Neurodevelopmental Inequality arising from Early Childhood Stunting: Evidences from Brain Connectivity

Early childhood stunting (ECS) affects millions of children globally and conjectured to result in suboptimal brain and cognitive development later in life. Charting out the trajectory of brain network development and most importantly how the compensation of function can be achieved gives windows of intervention to clinicians, educators and policy makers. In this study, advanced network neuroscience tools, graph theoretical methods applied on diffusion weighted MR-imaging (DWI) revealed the effects of ECS on white matter (WM) organization in a community-based birth cohort of 170 children (mean age = 9.18 years, SD = 0.28) from Vellore, India. Based on stunting status at ages two, five, and nine years, children were categorised into four groups: always stunted (AS; n=21), stunted until five with catch-up at nine (S5C9; n=31), stunted until two with catch-up at five (S2C5; n=28), and never stunted or typically developing (TD; n=90). The catch-up groups showed strikingly similar anthropometric measures compared to TD. However, all stunted groups (AS, S5C9, S2C5) showed significantly lower performance and verbal IQ scores compared to TD children. DWI data revealed AS children exhibited shorter tract lengths across select cortico-cortical connections, an increased number and strength of short- and medium-range connections, and a corresponding reduction in long-range connections and strength.

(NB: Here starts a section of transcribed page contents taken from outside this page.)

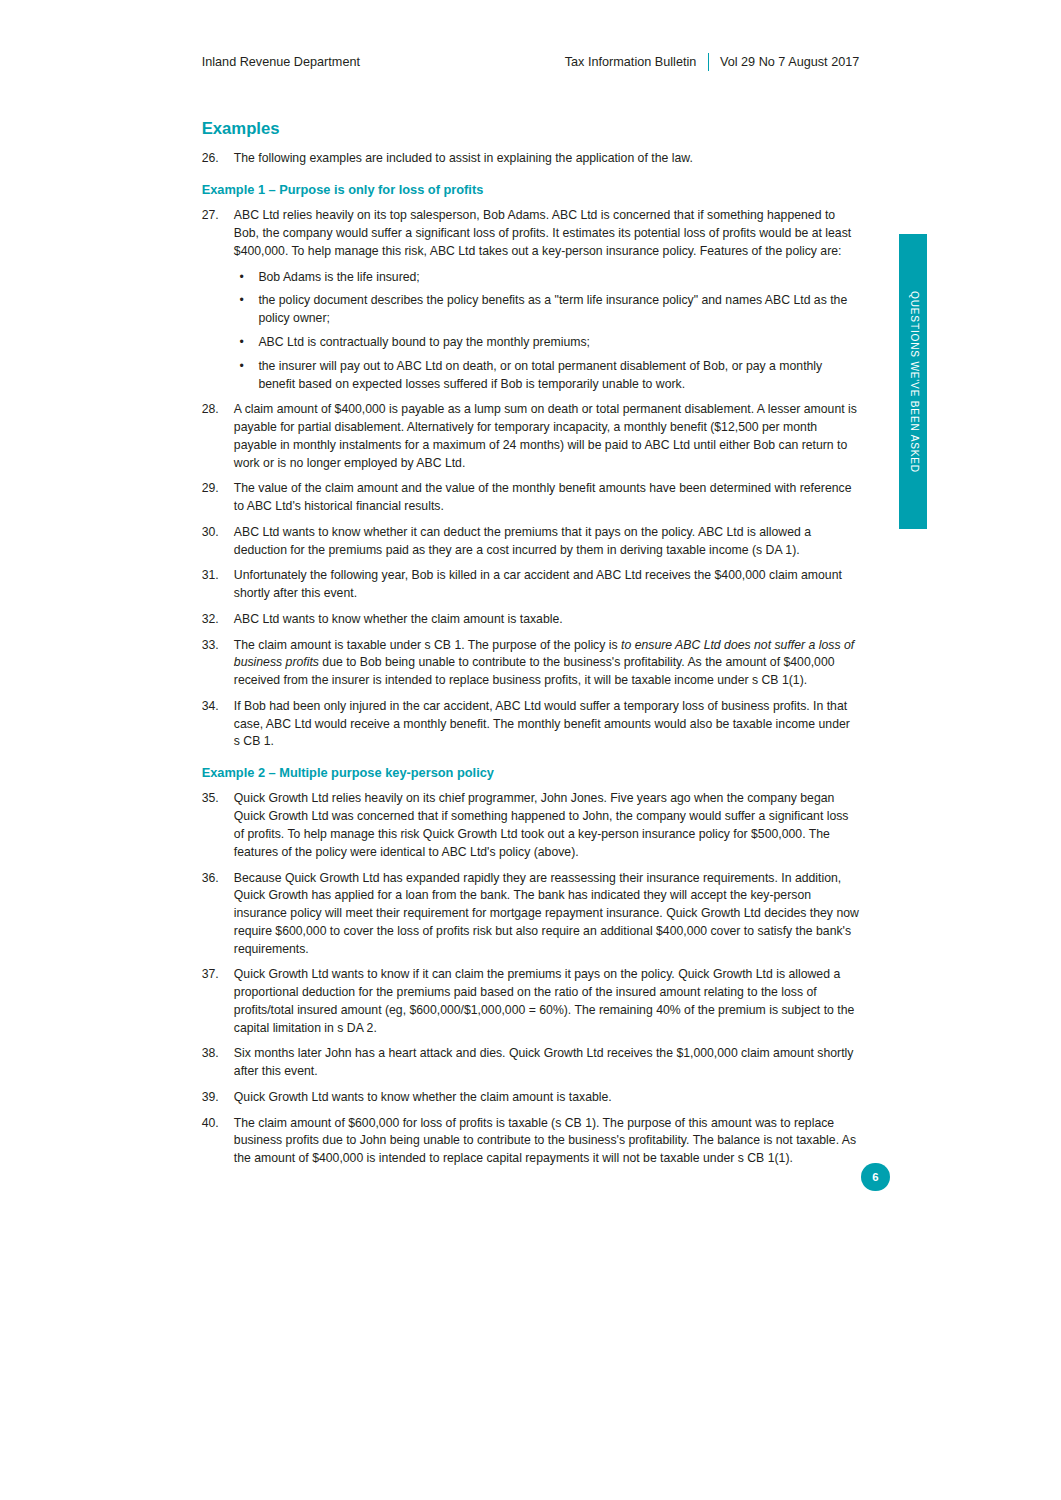Inland Revenue Department
Tax Information Bulletin
Vol 29 No 7 August 2017
QUESTIONS WE'VE BEEN ASKED
Examples
26.
The following examples are included to assist in explaining the application of the law.
Example 1 – Purpose is only for loss of profits
27.
ABC Ltd relies heavily on its top salesperson, Bob Adams. ABC Ltd is concerned that if something happened to Bob, the company would suffer a significant loss of profits. It estimates its potential loss of profits would be at least $400,000. To help manage this risk, ABC Ltd takes out a key-person insurance policy. Features of the policy are:
Bob Adams is the life insured;
the policy document describes the policy benefits as a "term life insurance policy" and names ABC Ltd as the policy owner;
ABC Ltd is contractually bound to pay the monthly premiums;
the insurer will pay out to ABC Ltd on death, or on total permanent disablement of Bob, or pay a monthly benefit based on expected losses suffered if Bob is temporarily unable to work.
28.
A claim amount of $400,000 is payable as a lump sum on death or total permanent disablement. A lesser amount is payable for partial disablement. Alternatively for temporary incapacity, a monthly benefit ($12,500 per month payable in monthly instalments for a maximum of 24 months) will be paid to ABC Ltd until either Bob can return to work or is no longer employed by ABC Ltd.
29.
The value of the claim amount and the value of the monthly benefit amounts have been determined with reference to ABC Ltd's historical financial results.
30.
ABC Ltd wants to know whether it can deduct the premiums that it pays on the policy. ABC Ltd is allowed a deduction for the premiums paid as they are a cost incurred by them in deriving taxable income (s DA 1).
31.
Unfortunately the following year, Bob is killed in a car accident and ABC Ltd receives the $400,000 claim amount shortly after this event.
32.
ABC Ltd wants to know whether the claim amount is taxable.
33.
The claim amount is taxable under s CB 1. The purpose of the policy is to ensure ABC Ltd does not suffer a loss of business profits due to Bob being unable to contribute to the business's profitability. As the amount of $400,000 received from the insurer is intended to replace business profits, it will be taxable income under s CB 1(1).
34.
If Bob had been only injured in the car accident, ABC Ltd would suffer a temporary loss of business profits. In that case, ABC Ltd would receive a monthly benefit. The monthly benefit amounts would also be taxable income under s CB 1.
Example 2 – Multiple purpose key-person policy
35.
Quick Growth Ltd relies heavily on its chief programmer, John Jones. Five years ago when the company began Quick Growth Ltd was concerned that if something happened to John, the company would suffer a significant loss of profits. To help manage this risk Quick Growth Ltd took out a key-person insurance policy for $500,000. The features of the policy were identical to ABC Ltd's policy (above).
36.
Because Quick Growth Ltd has expanded rapidly they are reassessing their insurance requirements. In addition, Quick Growth has applied for a loan from the bank. The bank has indicated they will accept the key-person insurance policy will meet their requirement for mortgage repayment insurance. Quick Growth Ltd decides they now require $600,000 to cover the loss of profits risk but also require an additional $400,000 cover to satisfy the bank's requirements.
37.
Quick Growth Ltd wants to know if it can claim the premiums it pays on the policy. Quick Growth Ltd is allowed a proportional deduction for the premiums paid based on the ratio of the insured amount relating to the loss of profits/total insured amount (eg, $600,000/$1,000,000 = 60%). The remaining 40% of the premium is subject to the capital limitation in s DA 2.
38.
Six months later John has a heart attack and dies. Quick Growth Ltd receives the $1,000,000 claim amount shortly after this event.
39.
Quick Growth Ltd wants to know whether the claim amount is taxable.
40.
The claim amount of $600,000 for loss of profits is taxable (s CB 1). The purpose of this amount was to replace business profits due to John being unable to contribute to the business's profitability. The balance is not taxable. As the amount of $400,000 is intended to replace capital repayments it will not be taxable under s CB 1(1).
6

Network analyses further revealed that AS and S5C9 groups displayed higher local clustering and local efficiency relative to TD, reflecting greater local segregation of brain networks. Hub-like modules was broadly conserved across groups, although both catch-up groups (S2C5 and S5C9) showed additional hubs, suggesting compensatory network reorganization via a more modular architecture. Together, these findings provide novel evidence that ECS is linked to altered structural reorganization of brain networks and reduced cognitive performance in later childhood. While persistent stunting (AS) is associated with the most pronounced alterations, partial catch-up (S2C5 and S5C9) is accompanied by compensatory adaptations, such as increased short-range connectivity and recruitment of additional hubs. These results underscore the critical importance of early nutritional interventions to support optimal brain network development.